Поскольку Ришелье знал о ней все, Сильви не удивилась, что пристав так хорошо осведомлен об обстоятельствах ее жизни. Странно, но это вдохнуло в нее новые силы, чтобы упорно защищаться.
— Это имя не вымышленное, — сказала она, напуская на себя больше уверенности, чем чувствовала на самом деле. — Фьеф де Лиль мне действительно пожаловал герцог Сезар по просьбе герцогини.
— Чтобы проявить подобную щедрость, надобно испытывать к подопечной самые искренние и глубокие чувства. Вполне понятно, что и с вашей стороны это предполагало благодарность и, вероятно, даже любовь…
— Вы правы. Я люблю и бесконечно уважаю герцогиню…
— А герцога Сезара?
— Я отношусь к нему иначе.
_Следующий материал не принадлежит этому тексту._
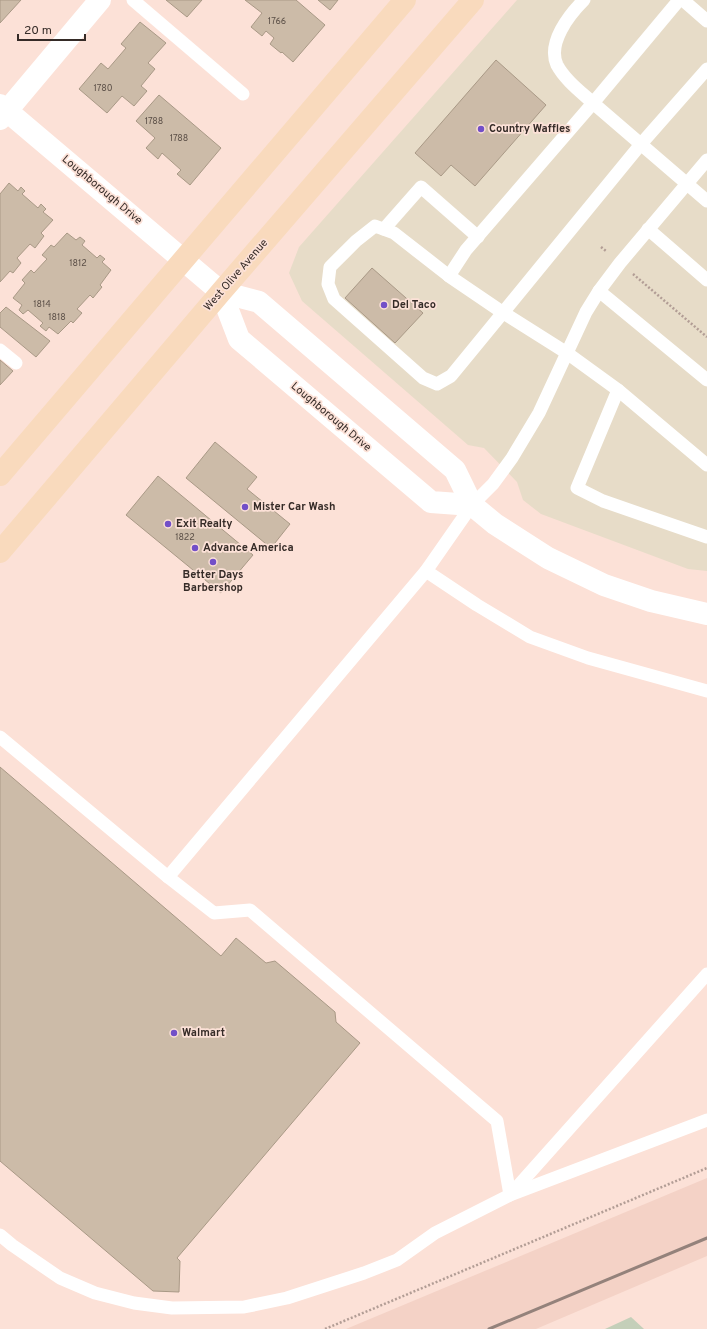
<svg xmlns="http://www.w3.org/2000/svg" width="707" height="1329" font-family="Overpass,sans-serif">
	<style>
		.commercial { fill: #e7dcc8 }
		.built { fill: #f4d2c6 }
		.green { fill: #c4cfb9 }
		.building { fill: #ccbba8; stroke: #a99986 }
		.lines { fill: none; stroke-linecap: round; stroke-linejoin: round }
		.path { stroke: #b29d95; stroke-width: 2.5; stroke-dasharray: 2 2; stroke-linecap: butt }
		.lane { stroke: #fff; stroke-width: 13 }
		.street { stroke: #fff; stroke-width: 22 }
		.secondary { stroke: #f9dabd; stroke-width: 22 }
		.rail { stroke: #94827b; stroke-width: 3 }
		.poi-dot { fill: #724fc8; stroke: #fce1d7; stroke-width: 1.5 }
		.labels { text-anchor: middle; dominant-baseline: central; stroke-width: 3.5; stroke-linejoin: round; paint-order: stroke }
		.number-label { font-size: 9px; fill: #5b4f47 }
		.poi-label { font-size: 11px; font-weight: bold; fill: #352b27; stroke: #fce1d7; text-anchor: start }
		.street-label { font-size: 11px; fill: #352b27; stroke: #fce1d7 }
	</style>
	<rect width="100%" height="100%" fill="#fce1d7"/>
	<polygon class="commercial" points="517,0 707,0 707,571 688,569 541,514 523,500 517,482 484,448 468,445 302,301 289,273 299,247"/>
	<polygon class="built" points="707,1178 707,1256 536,1329 346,1329"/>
	<polygon class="green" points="631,1317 644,1329 605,1329"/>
	<g class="building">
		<polygon points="0,0 21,0 0,23"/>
		<polygon points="166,0 202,0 187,17"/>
		<polygon points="245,0 296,0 325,25 293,62 282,52 281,53 270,44 274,38 266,31 262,36 251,27 262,13"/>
		<polygon points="318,0 338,0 330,10"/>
		<polygon points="140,22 166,43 148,63 155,69 141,86 147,91 134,106 122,96 107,113 79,89 101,63 108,69 126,48 121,44"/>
		<polygon points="496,60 546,105 475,186 451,165 441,176 415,153"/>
		<polygon points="159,95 221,148 190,185 177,174 181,170 162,153 158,159 146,148 155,138 136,121"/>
		<polygon points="9,183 18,191 21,187 25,191 22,194 38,208 41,204 46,209 43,212 53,220 41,233 44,236 35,248 30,244 17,258 21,263 13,273 10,271 0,282 0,194"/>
		<polygon points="67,233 76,240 80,237 85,241 82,245 97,258 100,255 105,259 102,262 111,270 100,285 102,287 93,298 90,295 77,309 82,313 73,323 71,321 58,334 49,327 46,331 40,326 43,323 28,310 23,314 19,310 22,305 13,298 25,283 22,280 31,270 34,273 47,259 42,255 51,245 54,247"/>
		<polygon points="372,268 423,313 395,343 345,298"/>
		<polygon points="6,307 50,341 36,357 0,327 0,313"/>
		<polygon points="0,360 13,371 0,385"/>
		<polygon points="215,442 257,477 247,489 290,524 271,548 186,478"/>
		<polygon points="158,476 253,555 221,593 126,515"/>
		<polygon points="0,767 221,956 236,938 266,963 275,961 335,1012 336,1022 360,1043 177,1258 180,1261 179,1292 153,1291 0,1161"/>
	</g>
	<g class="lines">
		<g class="path">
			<polyline points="601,247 606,251"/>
			<polyline points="633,274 707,337"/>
			<polyline points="325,1329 707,1168"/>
		</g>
		<g class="lane">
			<polyline points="133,0 243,94"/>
			<path d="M584 0C569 15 547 43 557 65 565 80 581 92 593 103L679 0"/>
			<polyline points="683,0 707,21"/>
			<polyline points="707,201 593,103 466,250 449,276 502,312 567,353 618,390 707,465"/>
			<polyline points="384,229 421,187 478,237"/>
			<polyline points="648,229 707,280"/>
			<polyline points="449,276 394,233 375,226 356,241 330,267 328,284 334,299 423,378 437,384 451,376 641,144 707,69"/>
			<polyline points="599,291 707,380"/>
			<polyline points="0,350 16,363"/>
			<polyline points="618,390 577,488 603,501 707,537"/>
			<polyline points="426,571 477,605 530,637 588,658 707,691"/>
			<polyline points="0,737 168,877 214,913 250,910 497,1121 510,1195 707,974"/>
			<polyline points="168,877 426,571 472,505 493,484 512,458 539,413 586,312 599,291 620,263 707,160"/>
			<polyline points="0,1235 12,1245 60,1278 95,1293 134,1303 172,1308 244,1307 287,1298 364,1273 397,1260 435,1233 510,1195 707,1120"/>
		</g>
		<g class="street">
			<polyline points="0,105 221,292 259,302 455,470 472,505 495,524 548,558 604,585 651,601 707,614"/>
			<polyline points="0,119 100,0"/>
			<polyline points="221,292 239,339 431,502 472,505"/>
		</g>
		<g class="secondary">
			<polyline points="0,475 405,0"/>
			<polyline points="0,552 221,292 473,0"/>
		</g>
		<polyline class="rail" points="489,1329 707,1238"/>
	</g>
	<g class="poi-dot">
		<circle cx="481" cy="129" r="4"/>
		<circle cx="384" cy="305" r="4"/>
		<circle cx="245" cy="507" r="4"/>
		<circle cx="168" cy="524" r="4"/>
		<circle cx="195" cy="548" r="4"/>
		<circle cx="213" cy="562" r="4"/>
		<circle cx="174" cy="1033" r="4"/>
	</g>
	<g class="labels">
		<g class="number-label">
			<text x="277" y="21">1766</text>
			<text x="103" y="88">1780</text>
			<text x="154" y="121">1788</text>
			<text x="179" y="138">1788</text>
			<text x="78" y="263">1812</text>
			<text x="42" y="304">1814</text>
			<text x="57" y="317">1818</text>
			<text x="185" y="537">1822</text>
		</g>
		<g class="poi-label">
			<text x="489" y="129">Country Waffles</text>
			<text x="392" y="305">Del Taco</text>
			<text x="253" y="507">Mister Car Wash</text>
			<text x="176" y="524">Exit Realty</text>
			<text x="203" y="548">Advance America</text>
			<text x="213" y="575" text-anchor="middle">Better Days<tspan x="213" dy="13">Barbershop</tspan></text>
			<text x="182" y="1033">Walmart</text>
		</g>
		<g class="street-label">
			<text transform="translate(102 190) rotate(40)">Loughborough Drive</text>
			<text transform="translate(236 275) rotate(-49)">West Olive Avenue</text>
			<text transform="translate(331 417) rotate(40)">Loughborough Drive</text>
		</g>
	</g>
	<path d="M18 34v6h67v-6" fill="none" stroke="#352b27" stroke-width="2"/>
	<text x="24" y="34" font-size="12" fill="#352b27" stroke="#fce1d7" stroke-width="3" paint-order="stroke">20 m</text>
</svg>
Он всегда считал меня непрошеной гостьей и попрекал той дружбой, которую мне дарили его дети.
— Так! Значит, он попрекал вас этой дружбой?
В таком случае мы вправе предположить, что вы согласились помочь ему, чтобы заставить его лучше к вам относиться…
— Я не понимаю, что вы имеете в виду…
— Придется вам напомнить. Помочь в том, чтобы отравить его преосвященство кардинала, который оказывал вам честь своей благосклонностью? От негодования щеки Сильви зарделись.
— Его преосвященство действительно оказывал мне честь, изредка приглашая меня к себе спеть ему несколько песен… Но не в моих правилах отравлять людей, которые любезно меня принимают!
— Посмеете ли вы утверждать, что герцог Сезap не передавал вам пузырек с ядом, найденный в вашей комнате?
— В моей комнате? Но вам следовало бы знать, сударь, что у фрейлин королевы нет постоянных комнат, что фрейлины обычно живут то в одной комнате, то в другой. Когда я находилась в Лувре, мне отвели комнату, где раньше жила мадемуазель де Шатонер, вышедшая замуж, и я предполагаю, что после моего отъезда эту комнату отдали еще кому-нибудь. Но я уже давно перестала быть фрейлиной и очень хотела бы знать, по какой причине считают, что этот подозрительный пузырек принадлежит мне, а не другой фрейлине?
— По той очевидной причине, что вы связаны людьми, которые хорошо знают, как пользоваться ядами. Расскажите мне подробнее о вашей комнате в Сен-Жермене.
Сильви удивленно посмотрела на судью. Почему ее спрашивают о Сен-Жермене, ведь она не приносила туда этот злосчастный пузырек?
— Вы хотите сказать, о комнате в Новом замке Сен-Жермена? Там помещения были менее просторные, и мы жили по двое или по трое, когда устраивался парадный выход. Я делила комнату с мадемуазель де Понс.
— Уж не собираетесь ли вы переложить свою вину на нее?
— Ни в коем случае! Я ни в чем не могу упрекнуть мадемуазель де Понс. Если даже пузырек был в конце концов найден, он ведь мог пролежать тайнике десятилетия. Он вполне мог быть спрятан еще во времена королевы Марии? Общеизвестно, что в семье Медичи яд был привычным средством для решения сложных вопросов.